Mercredi Saint 1903.

« Que Jésus convertisse tant d’âmes ! Qu’un jour vienne où tant de sépulcres s’ouvrent, où l’alleluia résonne dans tous les lieux infidèles que vous parcourez ! »

Au même,

27 février 1903.

« Je suis misérable sans fin, pourtant j’ai beau chercher en moi, je ne trouve pas d’autre désir que celui-ci : adveniat regnum tuum ! Sanctificetur nomen tuum ! Vous demandez si je suis prêt à aller ailleurs qu’à Béni-Abbès pour l’extension du Saint Évangile : je suis prêt, pour cela, à aller jusqu’au bout du monde, et à vivre jusqu’au jugement dernier…

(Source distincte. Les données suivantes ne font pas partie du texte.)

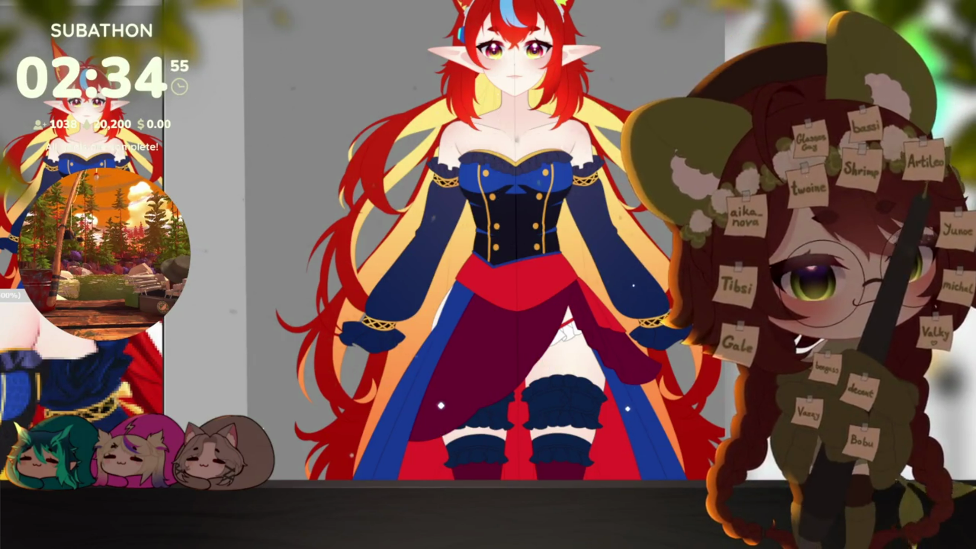
scroll(560, 269, "up", 3)
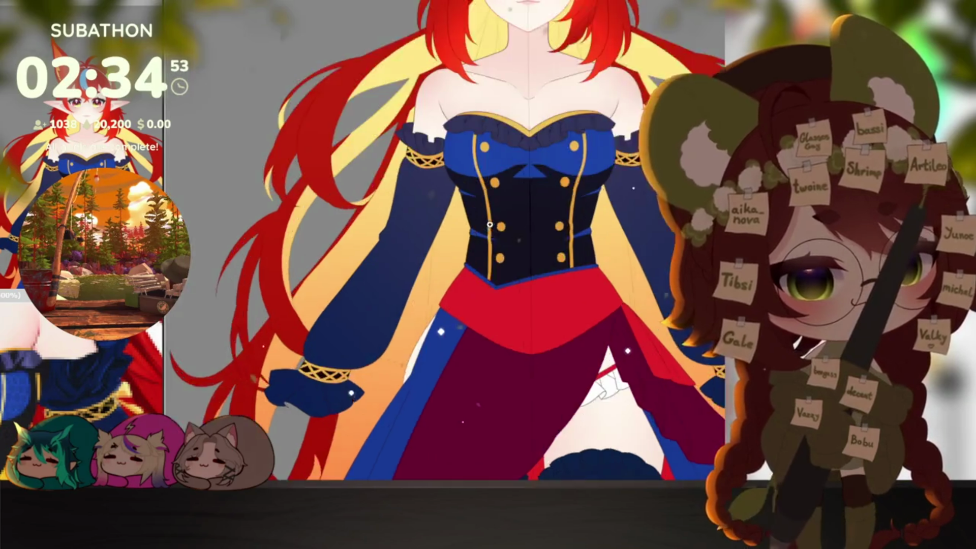
scroll(561, 268, "down", 1)
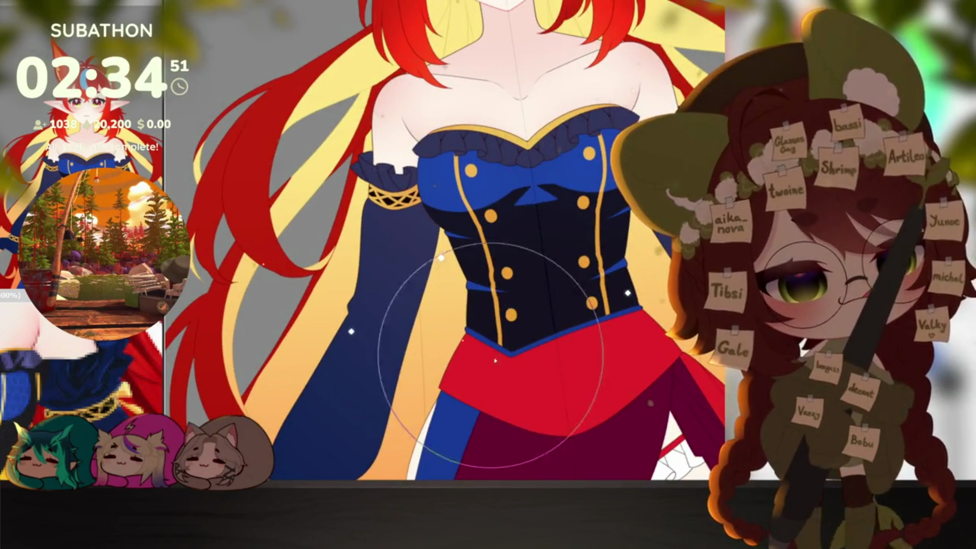
Airbrush a lighter blue gradient up over the lower part of the dark corset.
left_click_drag(489, 320, 595, 305)
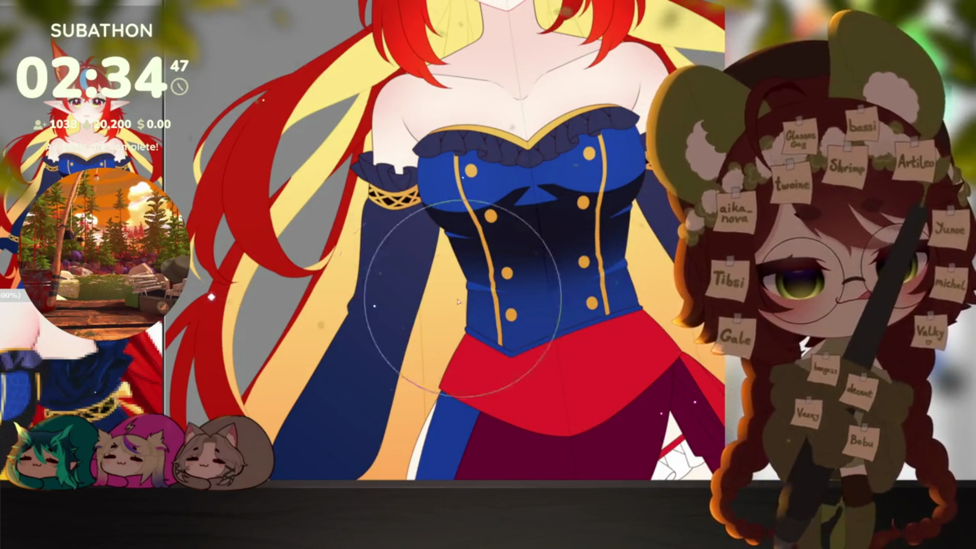
left_click_drag(468, 329, 565, 301)
scroll(568, 305, "down", 2)
scroll(595, 328, "down", 2)
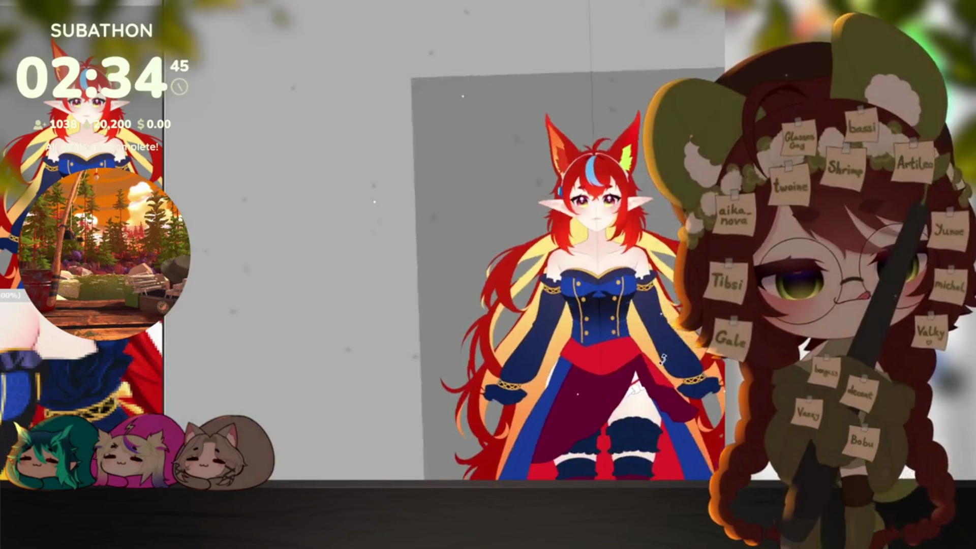
scroll(625, 358, "down", 1)
left_click_drag(636, 374, 631, 334)
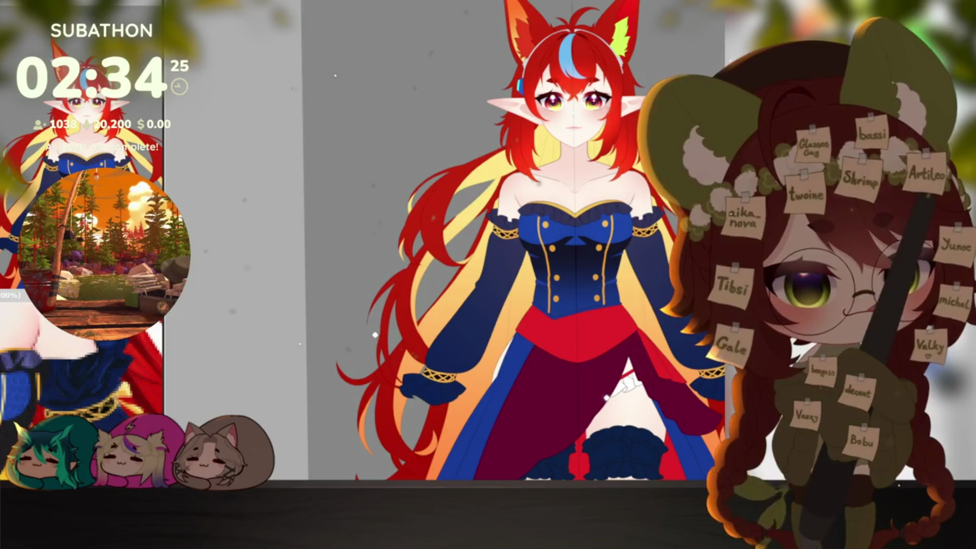
left_click_drag(637, 458, 598, 115)
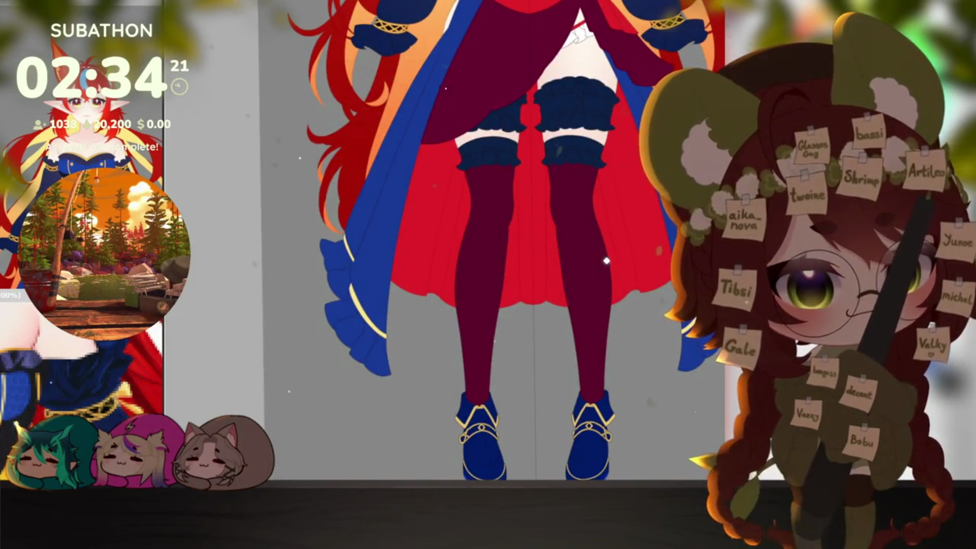
left_click_drag(598, 115, 610, 457)
scroll(649, 252, "up", 3)
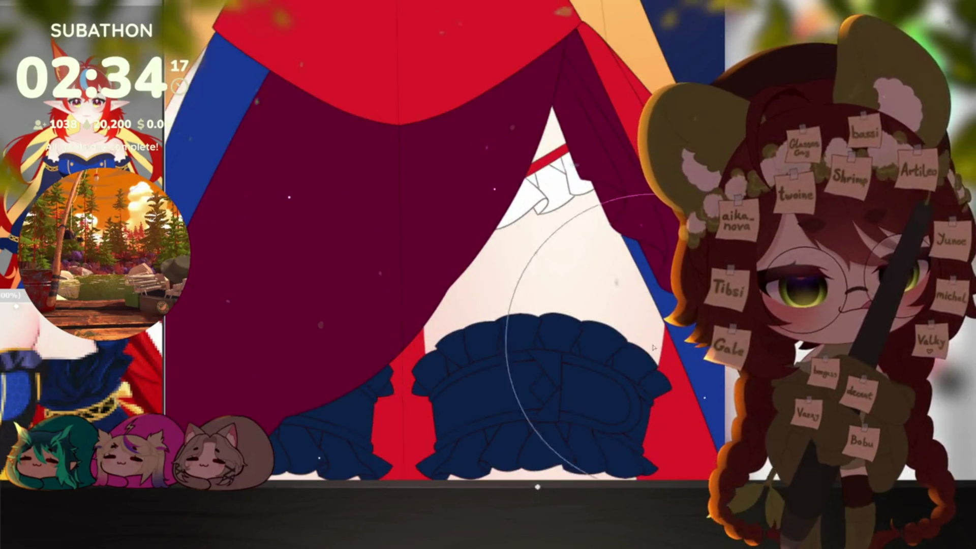
scroll(648, 343, "down", 4)
scroll(649, 400, "up", 2)
left_click_drag(649, 401, 645, 149)
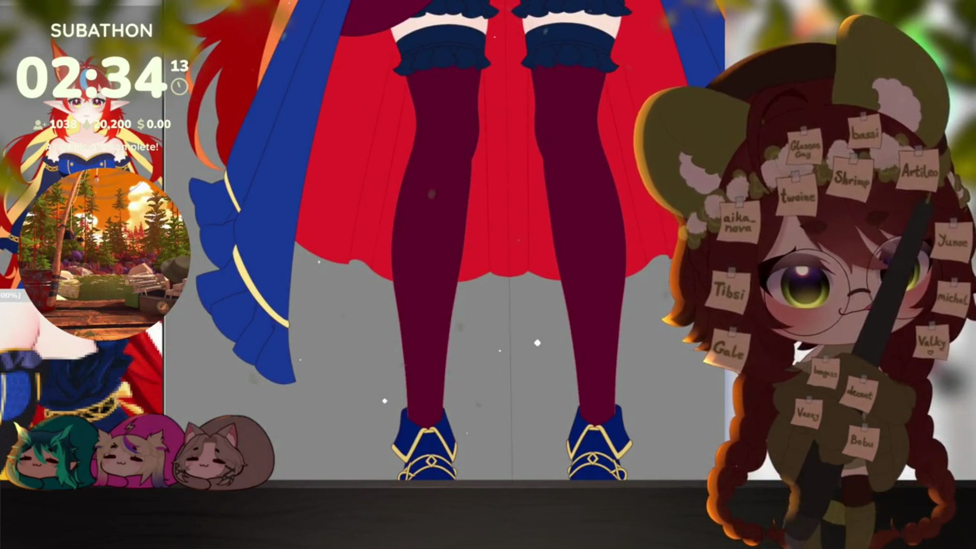
key("bracketright")
key("bracketright")
key("bracketright")
key("bracketright")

Ne croyez pas que, dans mon genre de vie, l’espoir de jouir plus tôt de la vision du Bien-Aimé soit pour quelque chose : non, je ne veux qu’une chose, c’est faire ce qui Lui plaît le plus. Si j’aime le jeûne et la veille, c’est que Jésus les a tant aimés ; j’envie Ses nuits de prière au sommet des montagnes, je voudrais Lui tenir compagnie ; la nuit est l’heure du tête-à-tête, l’heure de la causerie amoureuse, l’heure de la veille sur le Cœur de l’Époux… Hélas ! je suis si froid que je n’ose pas dire que j’aime ; mais je voudrais aimer… je voudrais ces longs tête-à-tête nocturnes… voilà pourquoi j’aime la veille…

« Je vous répète que bien que j’aie conscience que je ne me tue pas, loin de là — je suis trop lâche ! — je vais encore améliorer mon pulmentum pour vous obéir filialement… Et soyez sûr que, pour Jésus, je suis prêt à tout, sans restriction…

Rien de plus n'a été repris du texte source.